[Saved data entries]
* * * * * * * * *

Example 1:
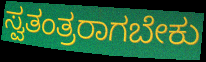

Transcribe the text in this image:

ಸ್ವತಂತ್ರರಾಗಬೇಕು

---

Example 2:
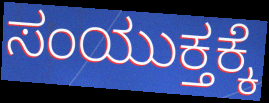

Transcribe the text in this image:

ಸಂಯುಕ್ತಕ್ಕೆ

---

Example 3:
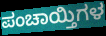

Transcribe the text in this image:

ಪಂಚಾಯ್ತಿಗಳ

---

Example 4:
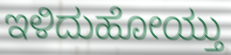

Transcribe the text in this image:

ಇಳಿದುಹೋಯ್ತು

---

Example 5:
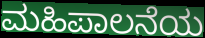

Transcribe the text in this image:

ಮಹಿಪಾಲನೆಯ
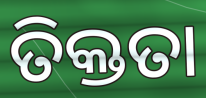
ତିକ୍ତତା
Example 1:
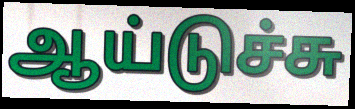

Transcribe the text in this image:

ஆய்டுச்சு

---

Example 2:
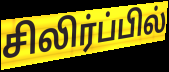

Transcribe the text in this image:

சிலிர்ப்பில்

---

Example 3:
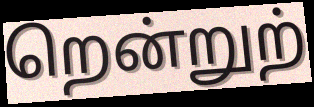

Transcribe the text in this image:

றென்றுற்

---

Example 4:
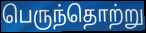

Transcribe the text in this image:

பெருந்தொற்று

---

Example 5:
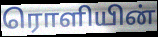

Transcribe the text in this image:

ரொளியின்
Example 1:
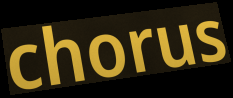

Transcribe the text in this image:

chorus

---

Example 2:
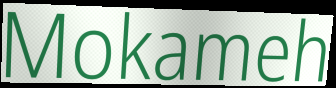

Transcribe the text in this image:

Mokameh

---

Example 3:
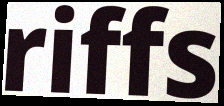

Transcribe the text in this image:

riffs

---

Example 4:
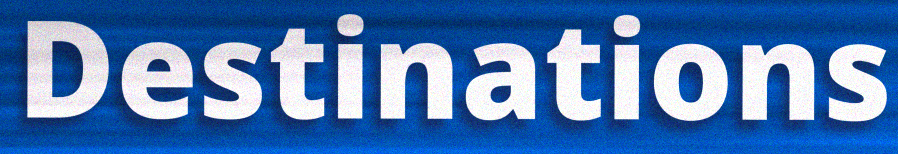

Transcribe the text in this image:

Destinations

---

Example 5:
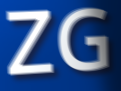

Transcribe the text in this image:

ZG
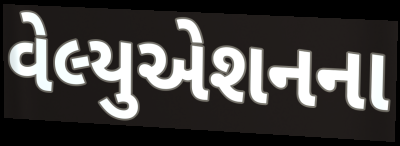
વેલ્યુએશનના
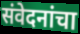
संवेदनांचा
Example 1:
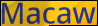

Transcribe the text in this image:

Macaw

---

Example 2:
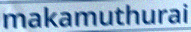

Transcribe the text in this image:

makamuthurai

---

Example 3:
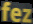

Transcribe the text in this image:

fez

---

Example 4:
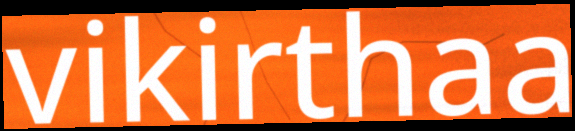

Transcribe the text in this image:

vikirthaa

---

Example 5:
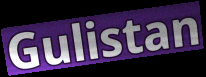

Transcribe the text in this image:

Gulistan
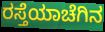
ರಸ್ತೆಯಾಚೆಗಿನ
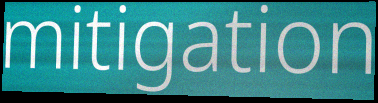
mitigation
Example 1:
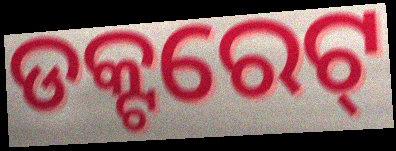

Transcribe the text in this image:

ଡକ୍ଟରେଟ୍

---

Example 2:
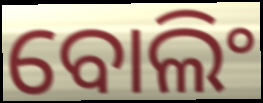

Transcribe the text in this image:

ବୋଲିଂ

* * * * * * * * *

* Required work
From the first line to the last, return the records exactly and leave the pictures behind.

* Response to this exercise
Example 1:

Transcribe the text in this image:

ಸ್ವತಂತ್ರರಾಗಬೇಕು

---

Example 2:

Transcribe the text in this image:

ಸಂಯುಕ್ತಕ್ಕೆ

---

Example 3:

Transcribe the text in this image:

ಪಂಚಾಯ್ತಿಗಳ

---

Example 4:

Transcribe the text in this image:

ಇಳಿದುಹೋಯ್ತು

---

Example 5:

Transcribe the text in this image:

ಮಹಿಪಾಲನೆಯ
ତିକ୍ତତା
Example 1:

Transcribe the text in this image:

ஆய்டுச்சு

---

Example 2:

Transcribe the text in this image:

சிலிர்ப்பில்

---

Example 3:

Transcribe the text in this image:

றென்றுற்

---

Example 4:

Transcribe the text in this image:

பெருந்தொற்று

---

Example 5:

Transcribe the text in this image:

ரொளியின்
Example 1:

Transcribe the text in this image:

chorus

---

Example 2:

Transcribe the text in this image:

Mokameh

---

Example 3:

Transcribe the text in this image:

riffs

---

Example 4:

Transcribe the text in this image:

Destinations

---

Example 5:

Transcribe the text in this image:

ZG
વેલ્યુએશનના
संवेदनांचा
Example 1:

Transcribe the text in this image:

Macaw

---

Example 2:

Transcribe the text in this image:

makamuthurai

---

Example 3:

Transcribe the text in this image:

fez

---

Example 4:

Transcribe the text in this image:

vikirthaa

---

Example 5:

Transcribe the text in this image:

Gulistan
ರಸ್ತೆಯಾಚೆಗಿನ
mitigation
Example 1:

Transcribe the text in this image:

ଡକ୍ଟରେଟ୍

---

Example 2:

Transcribe the text in this image:

ବୋଲିଂ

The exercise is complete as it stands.